# ФРАГМЕНТ ТЕКСТА
○ ○ ○ ○ ○
Однако следует избегать упрощенного подхода. Конечно, германское герцогство сопротивляется унификации, еще больше сопротивляется инертная масса центральной монаршей власти. Но герцогство никогда не выражает желания к дезинтеграции, к отделению, потому что, с одной стороны, связано с коллективной организацией понятием общественной власти, с другой — будучи изначально «этническим» и в дальнейшем оставаясь привязанным к старым традициями и к определенным территориям, оно ввиду всех этих причин остается исконно германским.

К этим же выводам — опасность для королевской власти, ослабление сплоченности, препятствия на пути к реальному союзу, но не угроза полного его распада, разобщения или исчезновения королевства — подводит нас анализ второго элемента, привнесенного историей в Германию середины XII века, а именно: феодализма, который обостряет распри между принцами (Вельфы и Штауфены). Как и во многих других районах Запада, в Германии в IX и X веках установился феодальный строй, основанный на системе зависимости, связывающей наиболее слабых сеньоров с более сильной знатью, что конкретизировалось в клятвенном обещании верности. Соответственно, крупная знать оказывала протекцию вассалам, получавшим от нее ленные владения взамен обязательства выполнять различные повинности (уплата пошлин, свидетельство в суде, военная помощь). Результатом этого явилось усиление некоторых местных принцев, имеющих многочисленных вассалов, и, следовательно, ослабление королевской власти, не имеющей возможности напрямую распоряжаться всеми людьми, так как не все они находились в непосредственной вассальной зависимости от нее. Более того, общественные функции также имели тенденцию к феодализации, то есть рассматривались как назначения, пожалованные монархом в качестве лена и, следовательно, регламентированные феодальным правом, сводившим практически на нет контроль со стороны короля-сюзерена. Именно так обстояло дело и с городской юрисдикцией, которая первоначально являлась государственной службой местной администрации (графства) от имени центральной власти, а впоследствии стала главным звеном феодальной иерархии. Графство же было леном, который король не мог упразднить.
○ ○ ○ ○ ○
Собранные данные
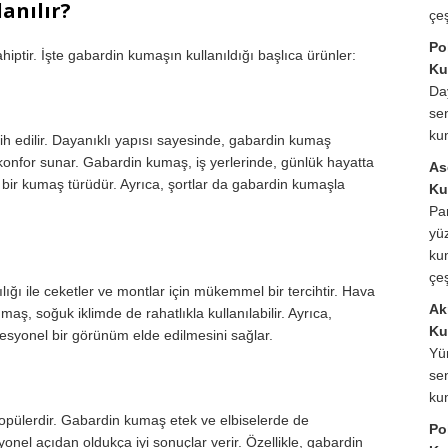
anılır?
çeş
Po
iptir. İşte gabardin kumaşın kullanıldığı başlıca ürünler:
Ku
Da
sen
ku
cih edilir. Dayanıklı yapısı sayesinde, gabardin kumaş
 konfor sunar. Gabardin kumaş, iş yerlerinde, günlük hayatta
As
k bir kumaş türüdür. Ayrıca, şortlar da gabardin kumaşla
Ku
Pa
yüz
ku
çeş
ğı ile ceketler ve montlar için mükemmel bir tercihtir. Hava
Akr
aş, soğuk iklimde de rahatlıkla kullanılabilir. Ayrıca,
Ku
esyonel bir görünüm elde edilmesini sağlar.
Yü
sen
ku
pülerdir. Gabardin kumaş etek ve elbiselerde de
Po
yonel açıdan oldukça iyi sonuçlar verir. Özellikle, gabardin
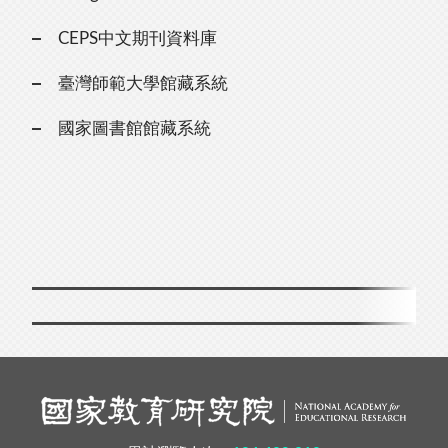
CEPS中文期刊資料庫
臺灣師範大學館藏系統
國家圖書館館藏系統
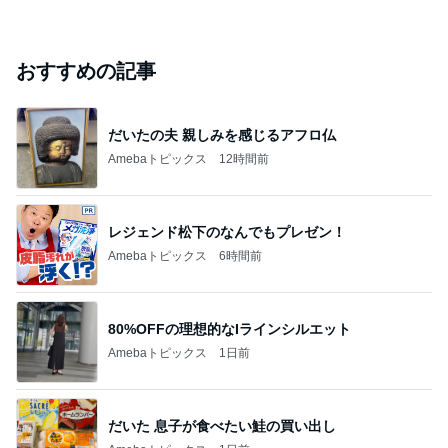
芸能人・有名人ブログ TOPへ
元TOKIO 山口 新居地公開に｢謙虚な部屋｣
Amebaトピックス
1日前
ありがとうございます
市川團十郎白猿オフィシャルB
3日前
飯島直子「イライラ」投稿に様々な声
Amebaトピックス
18時間前
斎藤元彦がぶらぶら動画のアップを止めた
Bank of Dreamの公営競技はどこへ行く
9日前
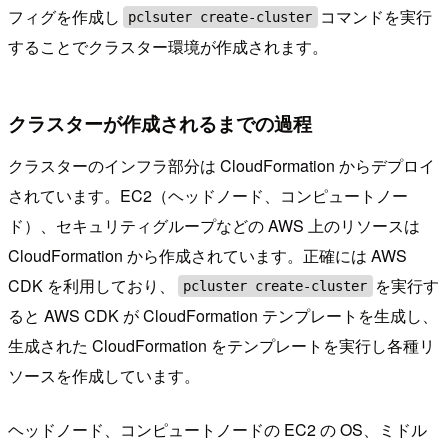
フィグを作成し
コマンドを実行
pclsuter create-cluster
することでクラスター環境が作成されます。
クラスターが作成されるまでの過程
クラスターのインフラ部分は CloudFormation からデプロイ
されています。EC2（ヘッドノード、コンピュートノー
ド）、セキュリティグループなどの AWS 上のリソースは
CloudFormation から作成されています。正確には AWS
CDK を利用しており、
を実行す
pcluster create-cluster
ると AWS CDK が CloudFormation テンプレートを生成し、
生成された CloudFormation をテンプレートを実行し各種リ
ソースを作成しています。
ヘッドノード、コンピュートノードの EC2 の OS、ミドル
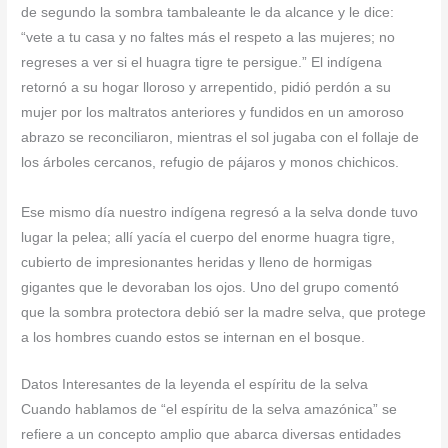
de segundo la sombra tambaleante le da alcance y le dice:
“vete a tu casa y no faltes más el respeto a las mujeres; no
regreses a ver si el huagra tigre te persigue.” El indígena
retornó a su hogar lloroso y arrepentido, pidió perdón a su
mujer por los maltratos anteriores y fundidos en un amoroso
abrazo se reconciliaron, mientras el sol jugaba con el follaje de
los árboles cercanos, refugio de pájaros y monos chichicos.
Ese mismo día nuestro indígena regresó a la selva donde tuvo
lugar la pelea; allí yacía el cuerpo del enorme huagra tigre,
cubierto de impresionantes heridas y lleno de hormigas
gigantes que le devoraban los ojos. Uno del grupo comentó
que la sombra protectora debió ser la madre selva, que protege
a los hombres cuando estos se internan en el bosque.
Datos Interesantes de la leyenda el espíritu de la selva
Cuando hablamos de “el espíritu de la selva amazónica” se
refiere a un concepto amplio que abarca diversas entidades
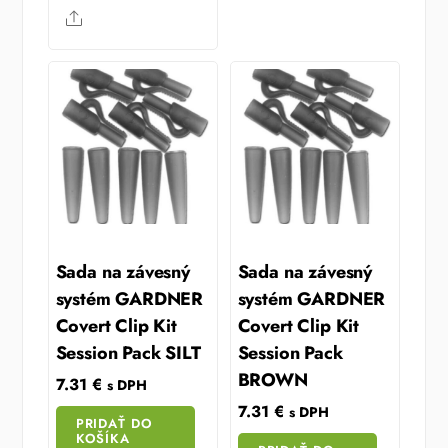
Share
Sada na závesný
Sada na závesný
systém GARDNER
systém GARDNER
Covert Clip Kit
Covert Clip Kit
Session Pack SILT
Session Pack
BROWN
7.31
€
s DPH
7.31
€
s DPH
PRIDAŤ DO
KOŠÍKA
○ ○ ○ ○ ○
# ПИСЬМЕННОЕ ЗАДАНИЕ
Какие повинности, согласно фрагменту о феодализме в Германии, вассалы обязывались выполнять в обмен на ленные владения?

# ОТВЕТ
Уплату пошлин, свидетельство в суде и военную помощь.